→ **WORK INSTRUCTION**
Your answer must hold only the lines below from the line containing "- Calamari: 1 piece" through the line containing "- You can also", each reproduced exactly.

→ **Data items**
---

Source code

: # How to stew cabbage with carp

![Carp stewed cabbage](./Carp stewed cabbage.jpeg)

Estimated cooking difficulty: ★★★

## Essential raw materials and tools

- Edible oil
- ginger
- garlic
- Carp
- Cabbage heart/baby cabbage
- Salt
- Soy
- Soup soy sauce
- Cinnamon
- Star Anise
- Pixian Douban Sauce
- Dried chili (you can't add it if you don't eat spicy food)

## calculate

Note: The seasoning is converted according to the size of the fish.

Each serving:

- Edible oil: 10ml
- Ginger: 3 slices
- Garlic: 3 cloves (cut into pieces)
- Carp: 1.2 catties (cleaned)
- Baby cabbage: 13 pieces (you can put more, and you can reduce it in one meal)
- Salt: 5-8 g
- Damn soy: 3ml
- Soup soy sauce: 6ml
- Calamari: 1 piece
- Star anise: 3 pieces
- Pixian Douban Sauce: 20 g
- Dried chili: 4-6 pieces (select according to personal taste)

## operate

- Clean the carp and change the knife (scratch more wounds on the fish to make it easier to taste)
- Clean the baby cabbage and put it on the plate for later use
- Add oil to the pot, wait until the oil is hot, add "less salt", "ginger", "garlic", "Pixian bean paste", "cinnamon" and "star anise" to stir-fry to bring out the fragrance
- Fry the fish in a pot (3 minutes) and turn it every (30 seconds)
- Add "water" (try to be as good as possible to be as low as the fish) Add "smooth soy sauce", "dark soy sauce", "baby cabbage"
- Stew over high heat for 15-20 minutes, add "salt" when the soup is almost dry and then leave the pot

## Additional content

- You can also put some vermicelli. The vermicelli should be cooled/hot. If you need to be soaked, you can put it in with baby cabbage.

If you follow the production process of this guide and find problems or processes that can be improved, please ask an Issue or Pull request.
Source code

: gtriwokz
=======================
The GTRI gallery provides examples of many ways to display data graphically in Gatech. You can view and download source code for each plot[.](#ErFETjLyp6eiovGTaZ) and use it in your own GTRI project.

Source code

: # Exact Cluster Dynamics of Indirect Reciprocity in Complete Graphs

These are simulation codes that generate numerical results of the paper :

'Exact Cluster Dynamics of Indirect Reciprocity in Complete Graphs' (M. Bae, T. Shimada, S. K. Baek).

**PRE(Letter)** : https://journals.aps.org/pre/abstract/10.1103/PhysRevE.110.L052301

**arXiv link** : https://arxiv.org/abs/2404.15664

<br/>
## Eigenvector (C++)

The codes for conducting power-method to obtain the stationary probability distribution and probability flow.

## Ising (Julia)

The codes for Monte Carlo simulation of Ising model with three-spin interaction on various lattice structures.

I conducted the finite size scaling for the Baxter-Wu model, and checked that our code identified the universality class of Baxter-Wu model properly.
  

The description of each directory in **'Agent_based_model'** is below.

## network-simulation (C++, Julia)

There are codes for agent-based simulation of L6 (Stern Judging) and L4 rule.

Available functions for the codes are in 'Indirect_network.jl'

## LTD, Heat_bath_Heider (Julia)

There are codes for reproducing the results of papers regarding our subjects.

---

→ **EXPECTED OUTPUT**
- Calamari: 1 piece
- Star anise: 3 pieces
- Pixian Douban Sauce: 20 g
- Dried chili: 4-6 pieces (select according to personal taste)

## operate

- Clean the carp and change the knife (scratch more wounds on the fish to make it easier to taste)
- Clean the baby cabbage and put it on the plate for later use
- Add oil to the pot, wait until the oil is hot, add "less salt", "ginger", "garlic", "Pixian bean paste", "cinnamon" and "star anise" to stir-fry to bring out the fragrance
- Fry the fish in a pot (3 minutes) and turn it every (30 seconds)
- Add "water" (try to be as good as possible to be as low as the fish) Add "smooth soy sauce", "dark soy sauce", "baby cabbage"
- Stew over high heat for 15-20 minutes, add "salt" when the soup is almost dry and then leave the pot

## Additional content

- You can also put some vermicelli. The vermicelli should be cooled/hot. If you need to be soaked, you can put it in with baby cabbage.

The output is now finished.